Aku memang bodoh!  BODOH!

Tubuh Lintang bergetar, air matanya semakin deras mengalir sekeras apapun dia mencoba menahannya.


AKU BODOH! Jerit hatinya berulang-ulang.

Ingatan akan kejadian buruk itu berputar kembali dalam benaknya.  Ingatan saat dia mencintai seseorang waktu kelas I, ingatan ketika mereka jadian, ingatan ketika pacarnya mengajaknya beramai-ramai ke suatu tempat, dan ingatan ketika dia diberi minuman yang membuatnya tidak ingat apa-apa lagi.

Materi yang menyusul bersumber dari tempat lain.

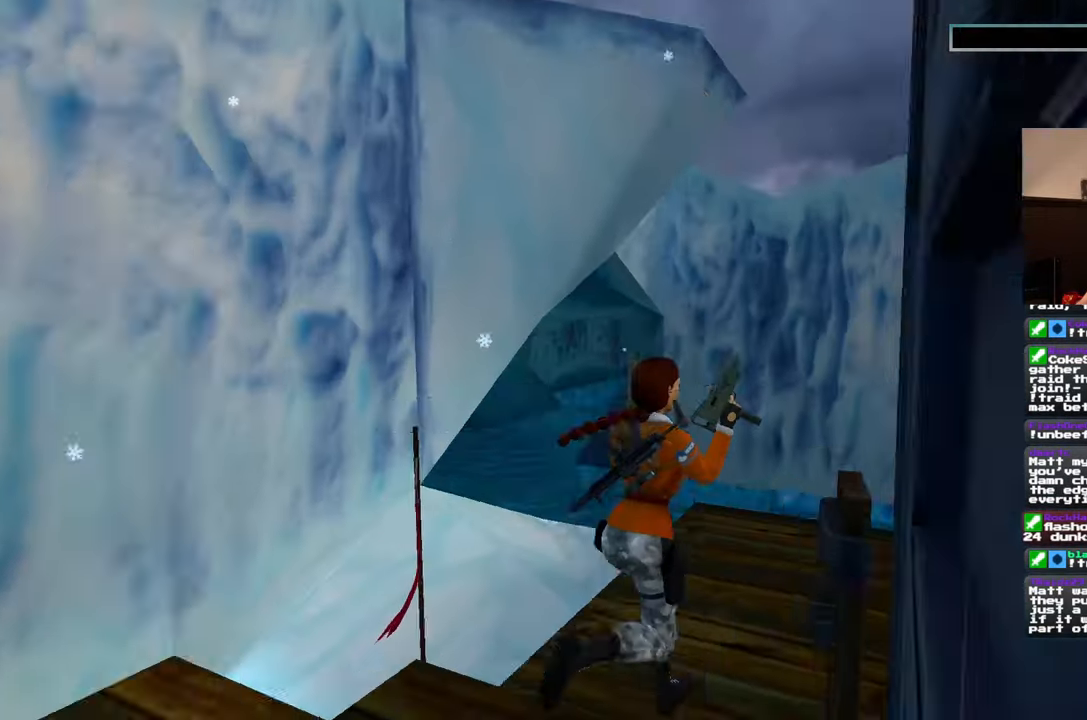
{"dt_ms": 500, "buttons": [], "left_stick": "up", "right_stick": "center", "events": [[17, "left_stick", "up"], [367, "right_stick", "center"]]}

Aku memang bodoh!  Meski kenyataannya saat itu aku sedang mens sehingga tidak ada yang berbuat lebih jauh, tetap saja aku bodoh!  Tidak akan ada yang percaya padaku!


Rian!

Lintang kemudian teringat kali pertama dirinya mengenal Rian dan berbagai peristiwa yang sudah mereka alami bersama.  Saat ini dia sudah tidak bisa membohongi perasaannya.


Rian, aku juga suka kamu!

(Catatan penulis : untuk adegan kilas balik Lintang mengingat kebersamaannya dengan Rian selama ini, saya menawarkan lagu klasik “Pachelbel Canon in D”)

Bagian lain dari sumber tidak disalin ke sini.